Gottlieb’s thesis is devoid of passion and bears a calculating practicality that verges on the dispiriting. Genuine emotional connection, the kind that would lead to enduring companionship when the fire has gone, does not seem to come into Gottlieb’s argument.
In the original article in ‘The Atlantic’ on which the book is based, she writes of other mothers in her playgroup, arguing there are women who: “would rather feel alone in a marriage than actually be alone, because they, like me, realize that marriage ultimately isn’t about cosmic connection—it’s about how having a teammate, even if he’s not the love of your life, is better than not having one at all.”
A seam of fear runs below the surface of Gottlieb’s argument, a starkly perceptible anxiety about having to face the rigors and pressures of life without a halitosis suffering “teammate” by your side.
Gottlieb’s rationale suggests that women commit to something that sounds akin to running a suburban bakery with a man simply because they don’t want to go to bed or pay the car insurance on their own. It renders marriage a mercantile arrangement against isolation that harks back to the days of the plow and ox.
‘Sex and the City’ vociferously argued across seven seasons the exact opposite- don’t settle. Carrie, Miranda and Charlotte spurned the idea of relationships that would simply function as a defensive fortification against the harsher realities of life.
Perhaps these weren’t women driven by the pounding, shaking beat of their biological clocks. But they said no, repeatedly, to more comfortable lives where someone else paid the bills and proffered the occasional reasonable orgasm in favour of waiting it out for a man who was truly their equal.
What would life have been like for say Miranda if she had followed Gottlieb’s advice and married the charming sports medicine doctor from Season one, episode six, who liked being spanked? Would it have been OK if he had turned out to be a kind, attentive father, who paid the orthodontist’s bills but, who spent his Friday nights getting his arse-smacked red raw by a gum-chewing 19 year-old college student who needed to pay the rent while Miranda fretted about getting the kids into good schools?

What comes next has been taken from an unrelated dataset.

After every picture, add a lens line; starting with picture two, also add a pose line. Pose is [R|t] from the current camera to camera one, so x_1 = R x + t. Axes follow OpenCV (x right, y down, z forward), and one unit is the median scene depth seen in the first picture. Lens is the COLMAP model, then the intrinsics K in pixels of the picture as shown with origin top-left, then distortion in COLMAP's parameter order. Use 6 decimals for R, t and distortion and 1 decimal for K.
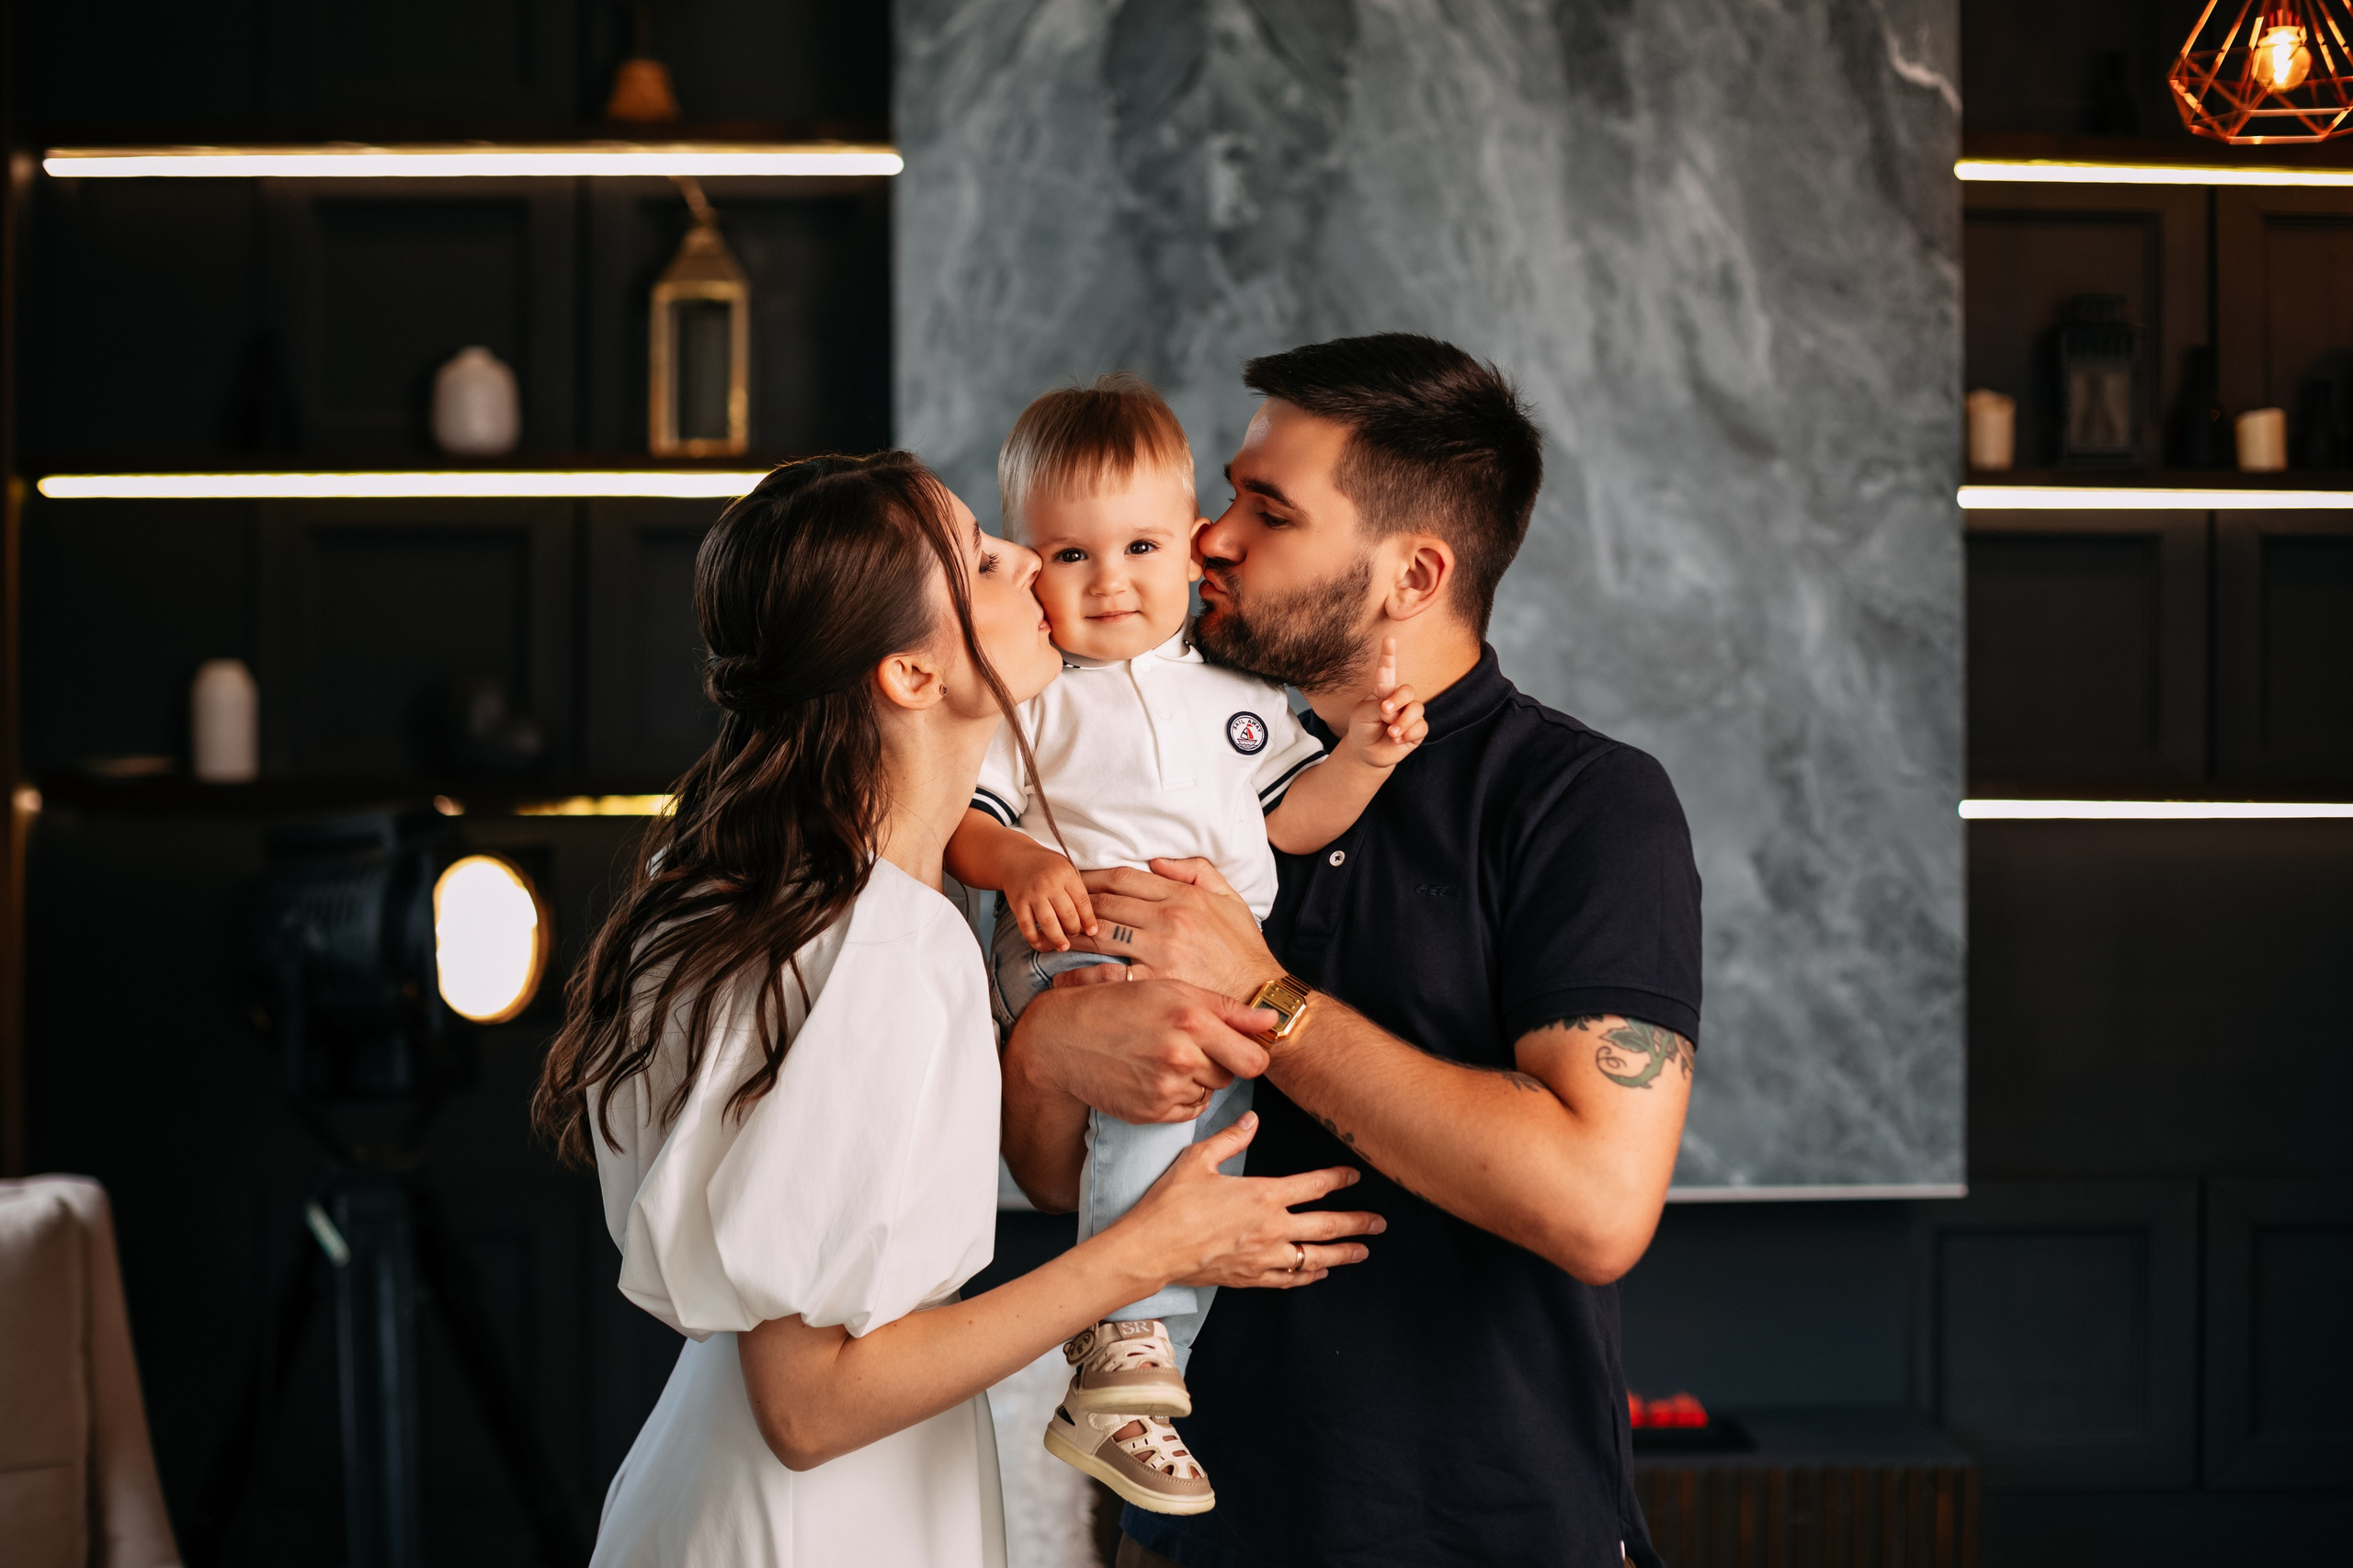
lens RADIAL K [[3824.0, 0, 1176.5], [0, 3824.0, 784.0], [0, 0, 1]] dist [-0.212505, 0.227411]
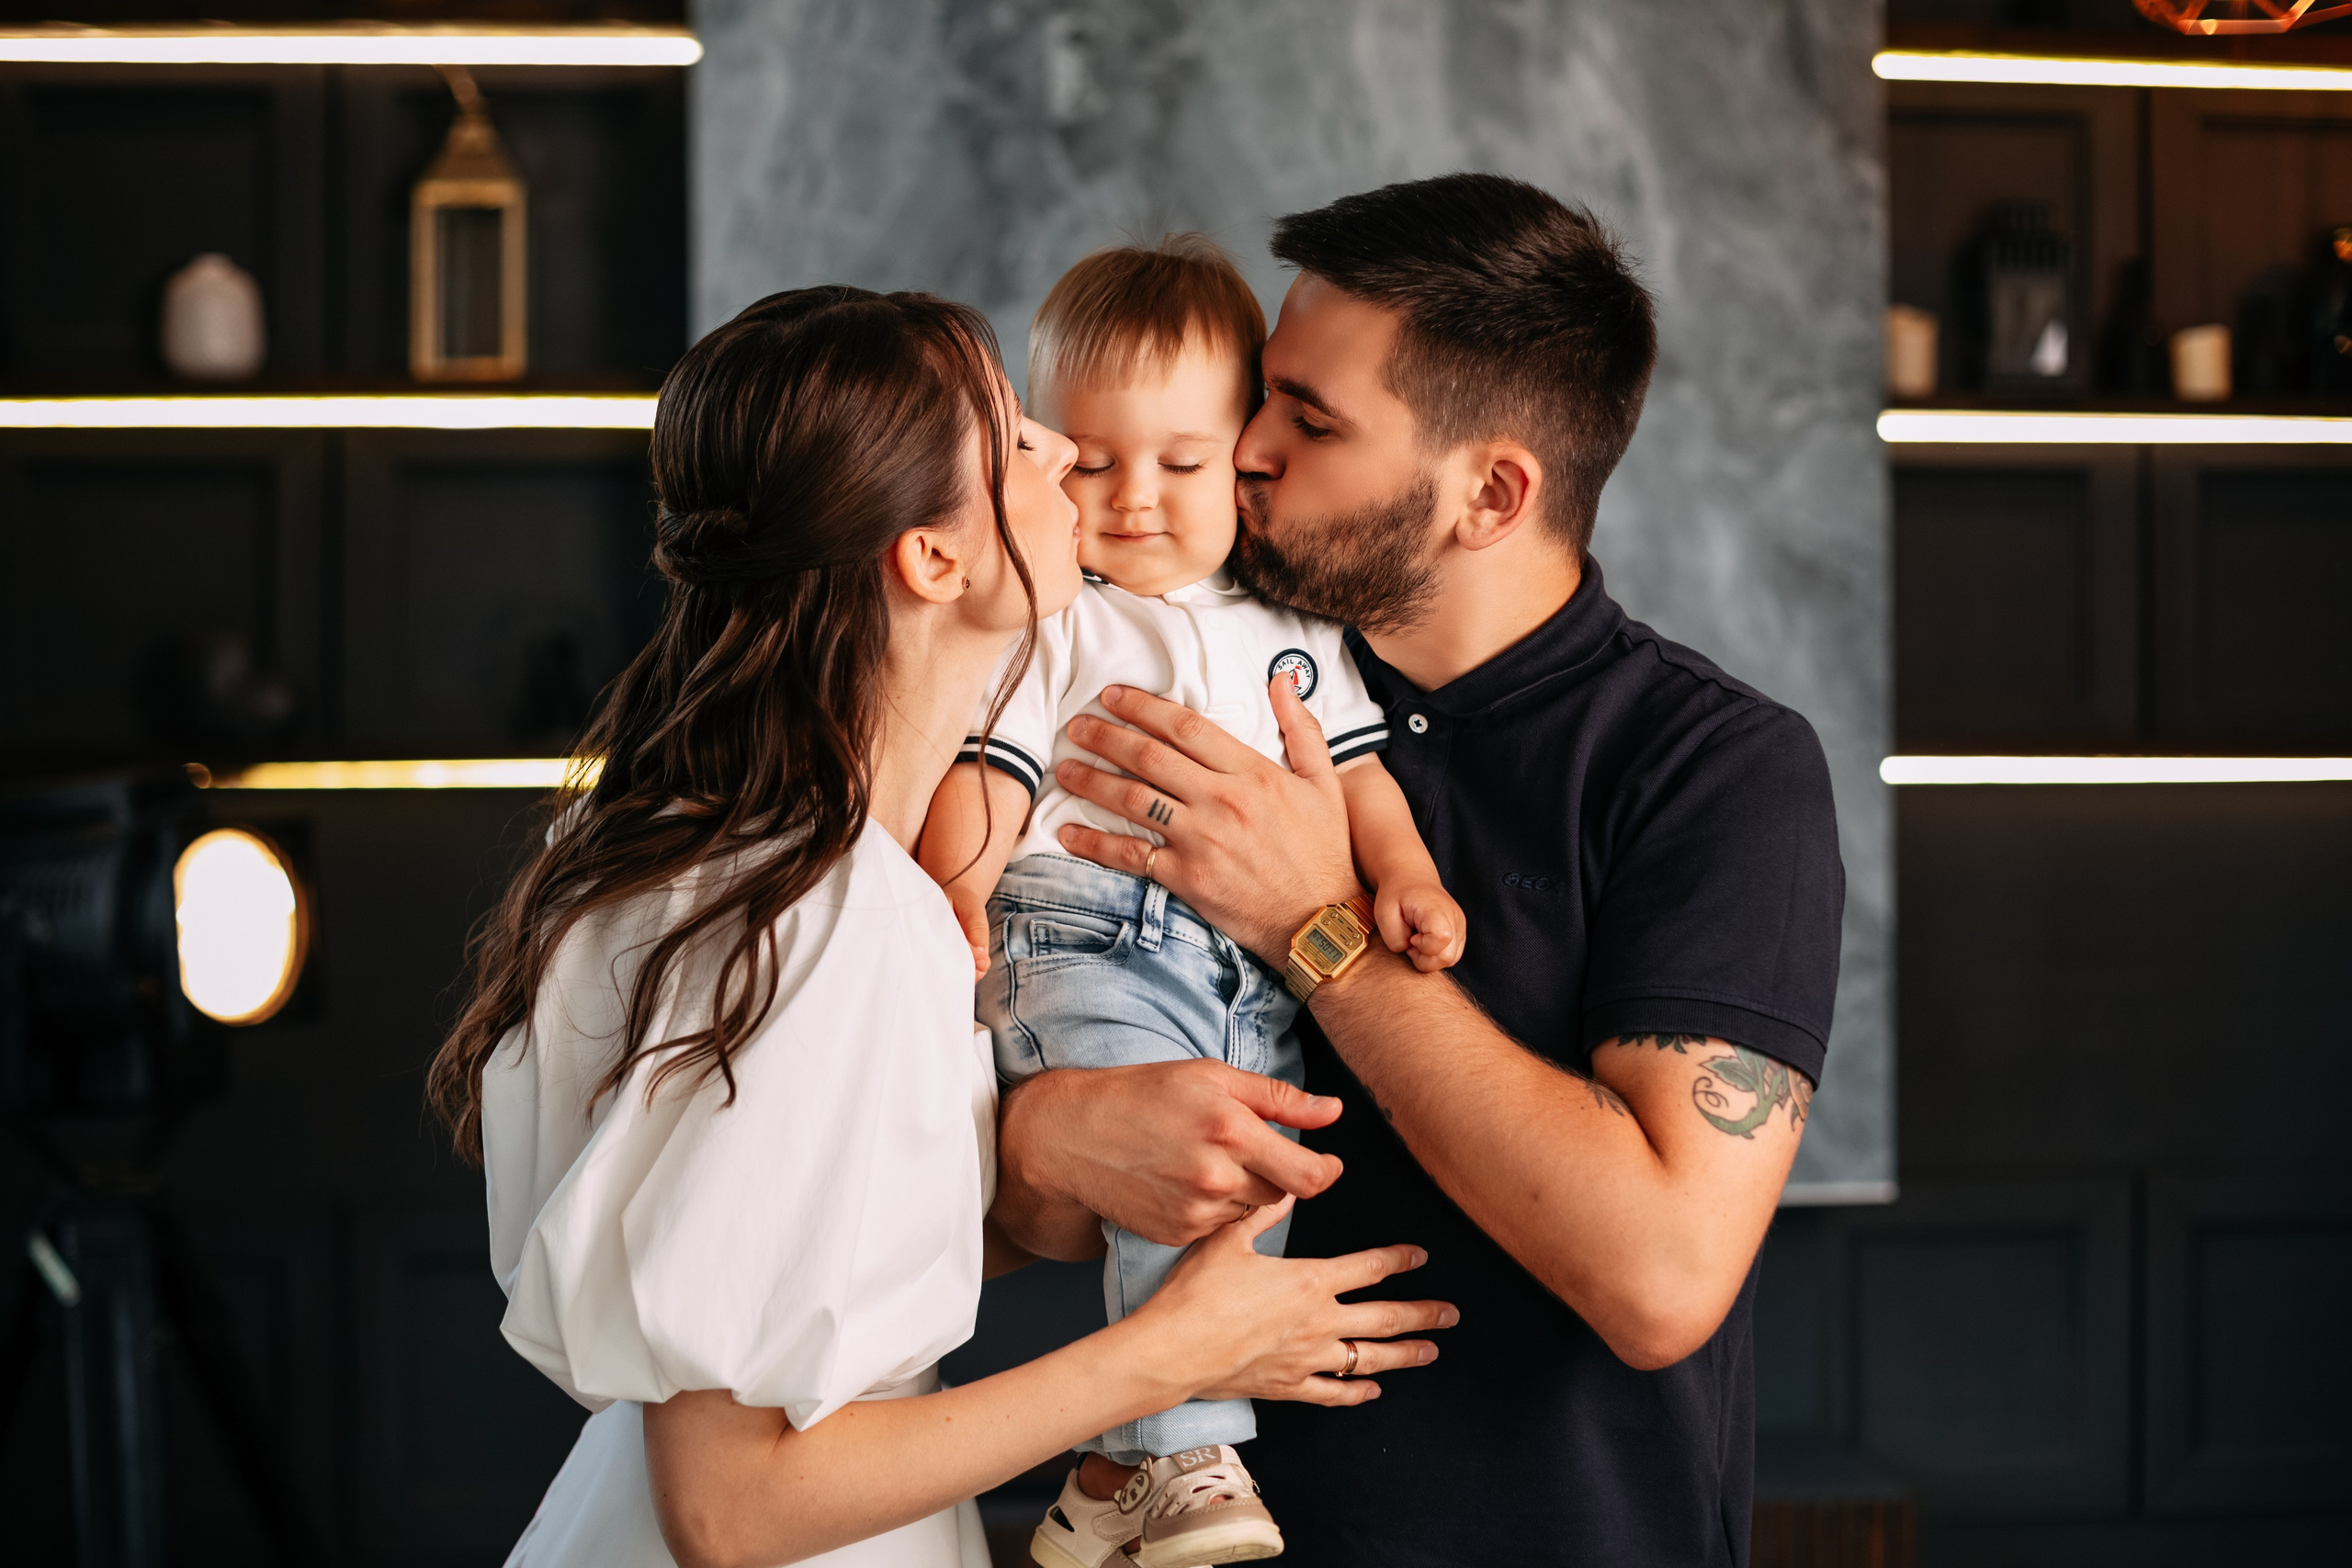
lens RADIAL K [[3822.0, 0, 1176.0], [0, 3822.0, 784.0], [0, 0, 1]] dist [-0.212505, 0.227411]
pose [[0.996884, -0.006346, 0.078630, -0.032488], [0.005413, 0.999912, 0.012080, -0.001756], [-0.078700, -0.011617, 0.996831, 0.113235]]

Throughout the series, the women of Sex and the City were presented with dozens, if not hundreds of men, who were superficially reasonable propositions that would have neatly fitted Gottlieb’s standard of marriageability.
But, at some point in the narrative arc of each episode, a flaw in each of these sundry bankers, artists, doctors, designers, bartenders and models would be revealed; an incompatibility or an underlying tension. Cue a cocktail and several conversations and these women would inevitably come to the conclusion that they did not need these men in their lives, for anything.
Throughout the series they refused to trade their independence for financial or emotional security, instead presenting the audience with a template of self-sufficiency and pride in their ability to take of their own needs. (ALL of their own needs- remember the episode with Charlotte and the Rabbit?)
The four women of Sex and the City held onto their freedom, their self-respect and their Manolos and for that, well I may not fork out to see the movie, but I will raise a vodka tonic to them for offering a fabulous reminder of why women should not settle.